Отмеченная Эйхенбаумом общая напряженная полемичность некрасовской поэтики, а также важная роль фельетонного, журналистского начала в своеобразии поэтического голоса Некрасова были причиной особого типа его связи с лермонтовской традицией. В отношении Некрасова к Лермонтову присутствовал и этот специфический оттенок: пародиста-имитатора к оригиналу, к объекту пародии, чисто профессиональное понимание поэтом-журналистом того, какой благодарный материал дает в его руки та или иная популярная мелодия. Такой ход поэтической обработки лермонтовских мелодий мы видим и в «Колыбельной песне», и в «Литераторах» из «Песен о свободном слове», где дана прямая ссылка на первоисточник. Еще больше перепевов мы встречаем у Некрасова в скрытом виде.
Наконец, необходимо сказать и о том, что Некрасов продолжает начатую Жуковским и развитую Лермонтовым разработку трехсложных стихотворных размеров. По сравнению со своими предшественниками Лермонтов значительно расширил сферу применения трехсложных размеров, в его поздней лирике они уже не были непременно связаны с «экзотическими» сюжетами, сохраняя все же едва уловимый привкус «балладности». Некрасов окончательно осваивает трехсложники как личную авторскую интонацию: именно с трехсложниками связано у всех читателей – и у современников поэта, и у нас – представление об особом, неповторимом некрасовском голосе.
Некрасовская строка обычно отличается характерной растянутостью, что достигается употреблением дактилических окончаний стиха.

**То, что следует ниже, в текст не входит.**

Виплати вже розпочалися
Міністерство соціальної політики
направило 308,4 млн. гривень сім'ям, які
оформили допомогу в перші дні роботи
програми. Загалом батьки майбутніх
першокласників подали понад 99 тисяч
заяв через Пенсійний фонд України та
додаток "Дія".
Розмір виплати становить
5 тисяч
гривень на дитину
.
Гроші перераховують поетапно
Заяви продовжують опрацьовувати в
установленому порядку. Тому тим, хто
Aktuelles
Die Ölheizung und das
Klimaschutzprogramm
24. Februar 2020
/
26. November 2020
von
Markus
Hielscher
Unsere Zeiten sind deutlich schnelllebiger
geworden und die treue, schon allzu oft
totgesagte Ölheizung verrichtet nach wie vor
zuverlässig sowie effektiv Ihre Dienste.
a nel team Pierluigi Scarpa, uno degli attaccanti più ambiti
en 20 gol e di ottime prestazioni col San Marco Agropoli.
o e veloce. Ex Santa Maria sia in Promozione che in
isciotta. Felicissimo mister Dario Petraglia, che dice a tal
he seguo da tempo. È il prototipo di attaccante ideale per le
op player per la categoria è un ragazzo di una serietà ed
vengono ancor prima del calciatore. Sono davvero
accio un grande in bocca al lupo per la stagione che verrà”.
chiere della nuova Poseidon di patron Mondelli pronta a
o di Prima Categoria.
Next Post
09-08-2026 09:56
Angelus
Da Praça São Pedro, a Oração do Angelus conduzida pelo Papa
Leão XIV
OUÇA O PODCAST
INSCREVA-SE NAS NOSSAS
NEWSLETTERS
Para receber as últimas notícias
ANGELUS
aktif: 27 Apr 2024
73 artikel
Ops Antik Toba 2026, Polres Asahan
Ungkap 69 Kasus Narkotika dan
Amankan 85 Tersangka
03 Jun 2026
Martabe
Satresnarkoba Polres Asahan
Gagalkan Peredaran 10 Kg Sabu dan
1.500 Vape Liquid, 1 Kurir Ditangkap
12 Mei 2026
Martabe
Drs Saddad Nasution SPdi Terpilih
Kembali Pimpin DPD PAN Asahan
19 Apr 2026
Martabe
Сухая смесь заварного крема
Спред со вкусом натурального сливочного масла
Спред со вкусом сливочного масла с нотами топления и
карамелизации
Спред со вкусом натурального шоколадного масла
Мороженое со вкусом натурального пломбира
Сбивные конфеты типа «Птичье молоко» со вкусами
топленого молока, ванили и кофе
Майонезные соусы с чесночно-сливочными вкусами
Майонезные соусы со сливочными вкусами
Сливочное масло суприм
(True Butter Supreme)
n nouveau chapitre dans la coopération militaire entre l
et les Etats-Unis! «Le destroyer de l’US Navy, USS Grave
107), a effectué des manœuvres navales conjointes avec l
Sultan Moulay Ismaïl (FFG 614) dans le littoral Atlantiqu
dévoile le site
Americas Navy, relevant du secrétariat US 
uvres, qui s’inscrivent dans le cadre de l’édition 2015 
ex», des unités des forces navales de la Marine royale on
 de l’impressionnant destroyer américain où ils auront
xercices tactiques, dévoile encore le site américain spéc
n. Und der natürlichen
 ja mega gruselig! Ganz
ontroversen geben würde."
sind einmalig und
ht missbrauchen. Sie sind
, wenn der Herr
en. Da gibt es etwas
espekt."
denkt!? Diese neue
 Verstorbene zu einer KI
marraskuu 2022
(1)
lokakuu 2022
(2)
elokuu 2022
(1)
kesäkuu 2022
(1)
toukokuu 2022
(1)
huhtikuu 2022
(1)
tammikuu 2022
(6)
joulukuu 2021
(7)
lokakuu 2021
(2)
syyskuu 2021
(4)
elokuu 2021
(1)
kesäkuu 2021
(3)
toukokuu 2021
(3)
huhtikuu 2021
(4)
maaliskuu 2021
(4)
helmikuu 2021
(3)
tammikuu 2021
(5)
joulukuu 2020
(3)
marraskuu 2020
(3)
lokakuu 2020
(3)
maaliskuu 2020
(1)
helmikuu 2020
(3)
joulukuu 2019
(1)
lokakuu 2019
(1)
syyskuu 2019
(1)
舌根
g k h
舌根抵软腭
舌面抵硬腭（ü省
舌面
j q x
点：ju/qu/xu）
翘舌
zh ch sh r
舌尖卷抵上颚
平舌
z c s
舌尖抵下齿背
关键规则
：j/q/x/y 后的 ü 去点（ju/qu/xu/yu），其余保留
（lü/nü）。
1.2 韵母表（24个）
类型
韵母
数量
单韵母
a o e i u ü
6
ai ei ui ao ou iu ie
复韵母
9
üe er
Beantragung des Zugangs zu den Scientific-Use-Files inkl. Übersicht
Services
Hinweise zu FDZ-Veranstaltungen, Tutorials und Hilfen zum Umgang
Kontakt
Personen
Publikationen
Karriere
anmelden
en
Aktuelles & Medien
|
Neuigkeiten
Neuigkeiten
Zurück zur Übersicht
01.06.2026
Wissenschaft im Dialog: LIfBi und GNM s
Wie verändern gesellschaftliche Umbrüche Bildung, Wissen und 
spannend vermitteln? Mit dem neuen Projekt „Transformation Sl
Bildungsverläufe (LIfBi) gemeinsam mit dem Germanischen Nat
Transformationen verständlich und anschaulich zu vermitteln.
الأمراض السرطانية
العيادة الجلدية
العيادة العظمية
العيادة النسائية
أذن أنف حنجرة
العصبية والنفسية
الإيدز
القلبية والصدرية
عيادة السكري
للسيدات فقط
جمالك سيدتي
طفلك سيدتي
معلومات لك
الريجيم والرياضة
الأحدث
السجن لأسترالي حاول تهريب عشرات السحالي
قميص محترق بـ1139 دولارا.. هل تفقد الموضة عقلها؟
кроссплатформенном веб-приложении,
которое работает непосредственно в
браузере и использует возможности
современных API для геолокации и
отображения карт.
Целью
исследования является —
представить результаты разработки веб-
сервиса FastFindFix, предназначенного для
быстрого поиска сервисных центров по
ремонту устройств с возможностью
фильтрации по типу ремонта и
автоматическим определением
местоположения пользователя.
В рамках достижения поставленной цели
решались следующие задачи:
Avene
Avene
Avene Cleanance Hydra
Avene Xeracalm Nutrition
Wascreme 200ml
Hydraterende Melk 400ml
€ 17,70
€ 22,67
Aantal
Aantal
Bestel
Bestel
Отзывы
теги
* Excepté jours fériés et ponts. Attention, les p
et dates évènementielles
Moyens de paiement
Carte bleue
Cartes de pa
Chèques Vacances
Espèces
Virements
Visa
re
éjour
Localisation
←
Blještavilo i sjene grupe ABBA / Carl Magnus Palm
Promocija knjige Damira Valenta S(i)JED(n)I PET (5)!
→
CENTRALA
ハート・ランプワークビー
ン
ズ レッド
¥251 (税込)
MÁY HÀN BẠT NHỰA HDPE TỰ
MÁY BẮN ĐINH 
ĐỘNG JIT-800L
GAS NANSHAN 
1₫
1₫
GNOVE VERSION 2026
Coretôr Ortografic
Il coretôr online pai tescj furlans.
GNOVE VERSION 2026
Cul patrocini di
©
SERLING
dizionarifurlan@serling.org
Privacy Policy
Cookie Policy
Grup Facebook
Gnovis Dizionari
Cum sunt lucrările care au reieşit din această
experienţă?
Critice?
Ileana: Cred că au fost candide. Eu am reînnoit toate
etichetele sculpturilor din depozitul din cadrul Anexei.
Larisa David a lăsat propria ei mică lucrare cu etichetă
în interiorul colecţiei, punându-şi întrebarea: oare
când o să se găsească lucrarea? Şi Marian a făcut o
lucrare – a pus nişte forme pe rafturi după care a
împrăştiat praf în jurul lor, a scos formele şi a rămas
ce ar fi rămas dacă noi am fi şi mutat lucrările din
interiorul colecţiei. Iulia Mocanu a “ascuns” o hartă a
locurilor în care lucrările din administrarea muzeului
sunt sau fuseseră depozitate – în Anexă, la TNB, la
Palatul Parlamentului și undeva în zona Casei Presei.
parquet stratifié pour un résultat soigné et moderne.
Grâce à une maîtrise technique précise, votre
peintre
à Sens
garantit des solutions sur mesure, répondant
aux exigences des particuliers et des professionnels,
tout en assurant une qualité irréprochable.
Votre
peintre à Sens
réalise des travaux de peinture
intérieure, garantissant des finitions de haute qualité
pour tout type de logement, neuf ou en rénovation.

По наблюдению И.Н. Розанова, такое окончание в русской поэзии утвердил как раз Лермонтов.
Поскольку уже в середине XIX в. Лермонтов прочно занял место в ряду классиков, вместе с Пушкиным воспринимался как основоположник новой поэзии, его влияние на писателей последующих поколений делается распространенным явлением и вместе с тем – достаточно разнородным. Это весьма заметно уже в 1870—1880-е гг., когда лермонтовская традиция приобретает тенденцию к «размыванию», к превращению из собственно лермонтовской – в общекультурную, общепоэтическую. В значительной мере это обусловлено тем, что, как и в 40-е гг., в наибольшей степени используется тип ямбического ораторского монолога, часто имеющего характер инвективы, то есть тип, который, как мы уже говорили, при всем совершенстве лермонтовских произведений этого рода все же не был специфически лермонтовским открытием: как раз этими стихами поэт сам был включен в литературную традицию. Как лермонтовская эта традиция воспринимается читателями гражданских поэтов 70—80-х гг. XIX в. (Плещеева, Якубовича и др.) потому, что с именем Лермонтова прочно связывалось представление о поэзии отрицания, с повышенной конфликтностью, драматизмом.